Start of Block

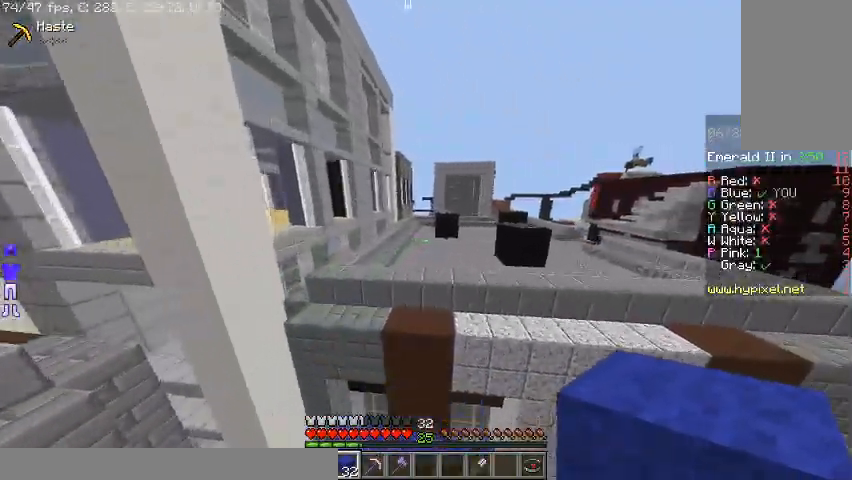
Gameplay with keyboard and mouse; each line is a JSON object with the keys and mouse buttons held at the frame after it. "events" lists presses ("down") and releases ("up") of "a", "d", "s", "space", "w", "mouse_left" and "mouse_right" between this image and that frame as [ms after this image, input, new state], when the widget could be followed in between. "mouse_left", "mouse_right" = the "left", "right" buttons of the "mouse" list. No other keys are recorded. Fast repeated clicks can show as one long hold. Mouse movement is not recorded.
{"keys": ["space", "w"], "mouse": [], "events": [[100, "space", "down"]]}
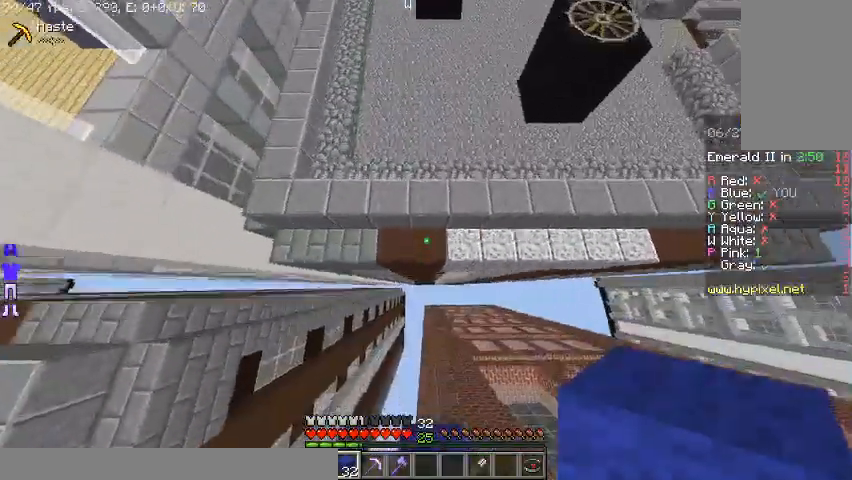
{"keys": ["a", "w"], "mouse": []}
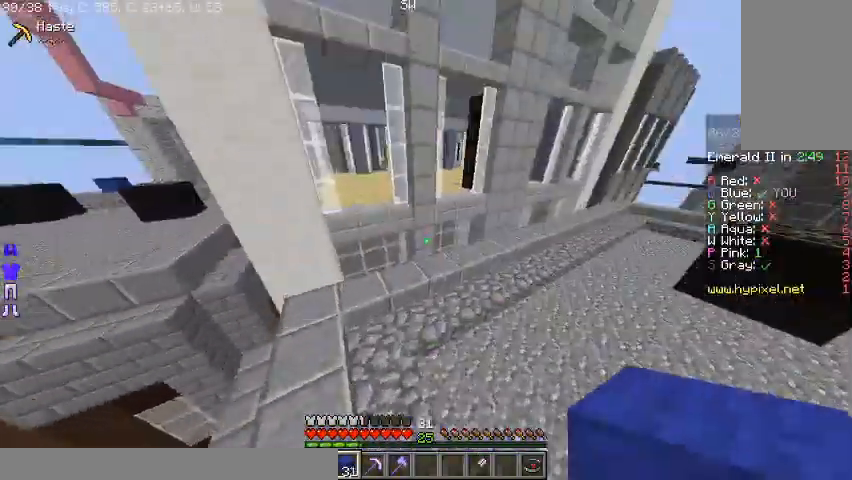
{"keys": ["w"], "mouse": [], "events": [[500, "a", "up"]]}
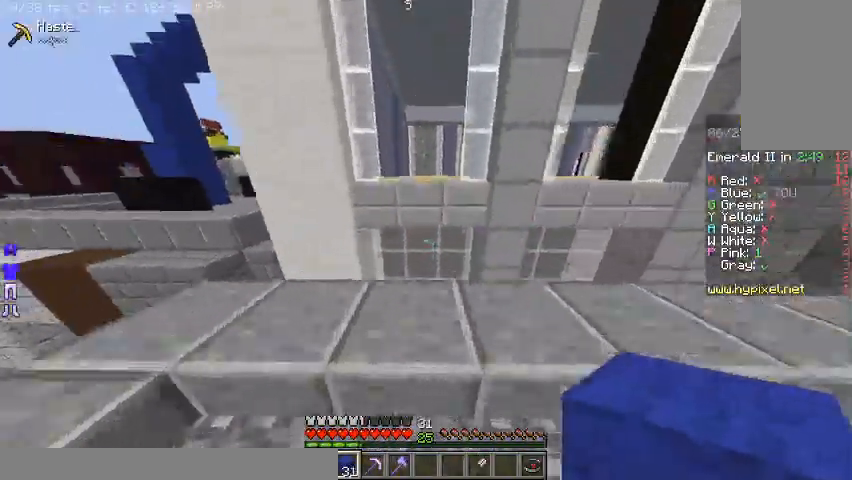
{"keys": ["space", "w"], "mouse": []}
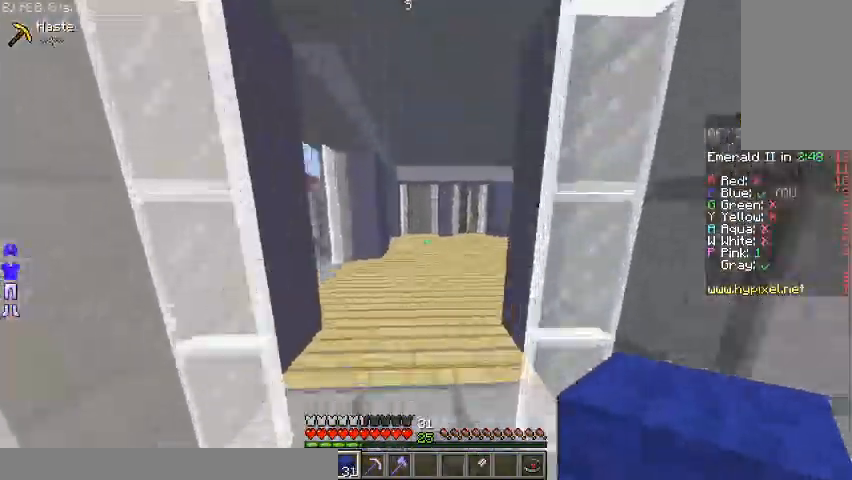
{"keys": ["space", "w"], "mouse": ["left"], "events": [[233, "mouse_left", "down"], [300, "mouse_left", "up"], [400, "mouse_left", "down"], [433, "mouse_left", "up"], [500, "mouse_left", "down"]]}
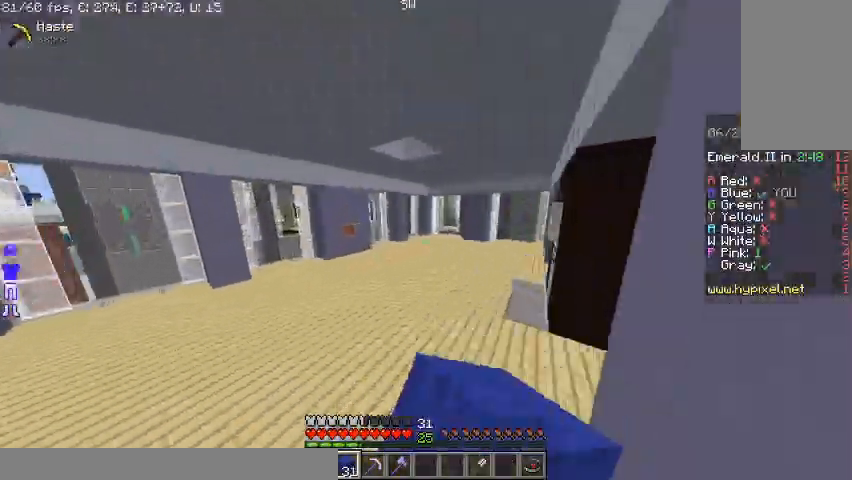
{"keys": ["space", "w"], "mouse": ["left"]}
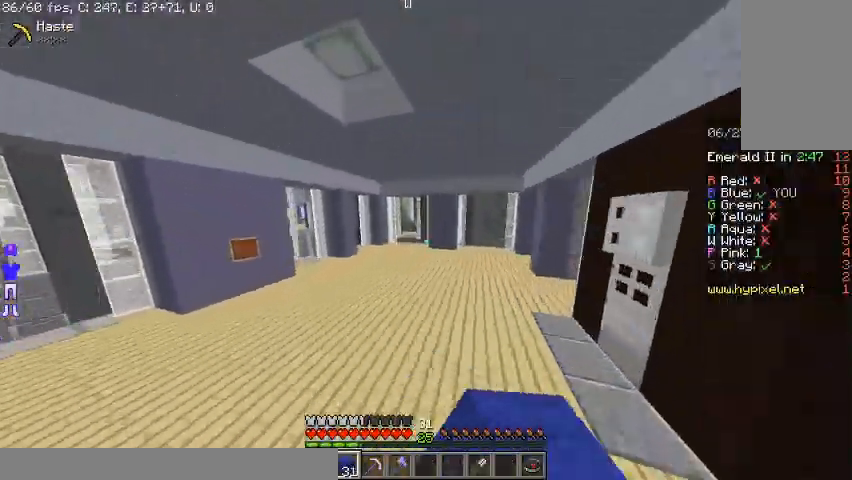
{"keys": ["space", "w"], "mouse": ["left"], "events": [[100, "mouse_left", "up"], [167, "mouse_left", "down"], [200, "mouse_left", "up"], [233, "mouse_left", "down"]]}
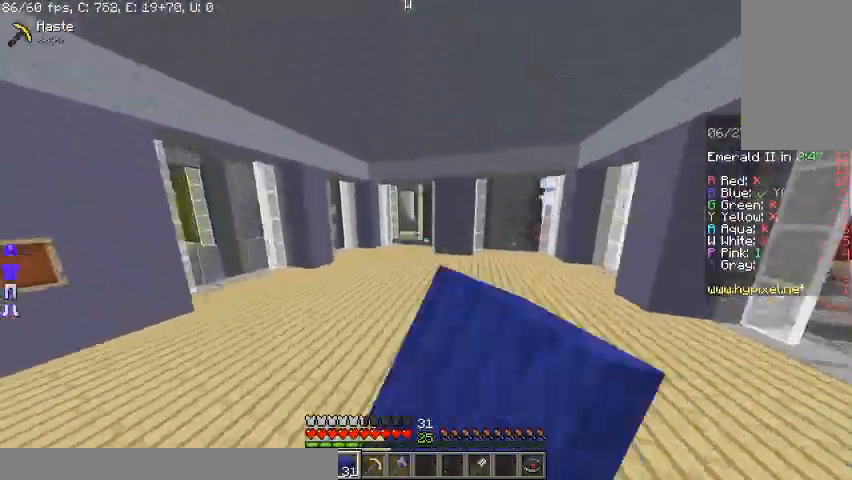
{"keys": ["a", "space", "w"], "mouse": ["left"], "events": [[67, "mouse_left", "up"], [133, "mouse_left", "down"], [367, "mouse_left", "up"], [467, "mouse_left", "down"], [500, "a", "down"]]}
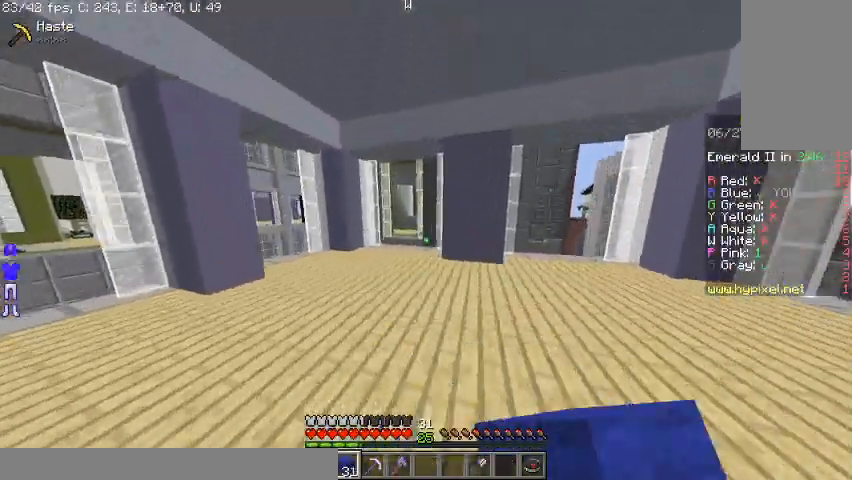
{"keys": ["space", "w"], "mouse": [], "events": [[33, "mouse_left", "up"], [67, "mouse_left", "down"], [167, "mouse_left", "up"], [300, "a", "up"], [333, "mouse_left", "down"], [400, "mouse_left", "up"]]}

End of Block

**TASK**
Please set down every record exactly as it appears, leaving out the pictures.

**ANSWER FOR THE TASK**
Gameplay with keyboard and mouse; each line is a JSON object with the keys and mouse buttons held at the frame after it. "events" lists presses ("down") and releases ("up") of "a", "d", "s", "space", "w", "mouse_left" and "mouse_right" between this image and that frame as [ms after this image, input, new state], when the widget could be followed in between. "mouse_left", "mouse_right" = the "left", "right" buttons of the "mouse" list. No other keys are recorded. Fast repeated clicks can show as one long hold. Mouse movement is not recorded.
{"keys": ["space", "w"], "mouse": [], "events": [[100, "space", "down"]]}
{"keys": ["a", "w"], "mouse": []}
{"keys": ["w"], "mouse": [], "events": [[500, "a", "up"]]}
{"keys": ["space", "w"], "mouse": []}
{"keys": ["space", "w"], "mouse": ["left"], "events": [[233, "mouse_left", "down"], [300, "mouse_left", "up"], [400, "mouse_left", "down"], [433, "mouse_left", "up"], [500, "mouse_left", "down"]]}
{"keys": ["space", "w"], "mouse": ["left"]}
{"keys": ["space", "w"], "mouse": ["left"], "events": [[100, "mouse_left", "up"], [167, "mouse_left", "down"], [200, "mouse_left", "up"], [233, "mouse_left", "down"]]}
{"keys": ["a", "space", "w"], "mouse": ["left"], "events": [[67, "mouse_left", "up"], [133, "mouse_left", "down"], [367, "mouse_left", "up"], [467, "mouse_left", "down"], [500, "a", "down"]]}
{"keys": ["space", "w"], "mouse": [], "events": [[33, "mouse_left", "up"], [67, "mouse_left", "down"], [167, "mouse_left", "up"], [300, "a", "up"], [333, "mouse_left", "down"], [400, "mouse_left", "up"]]}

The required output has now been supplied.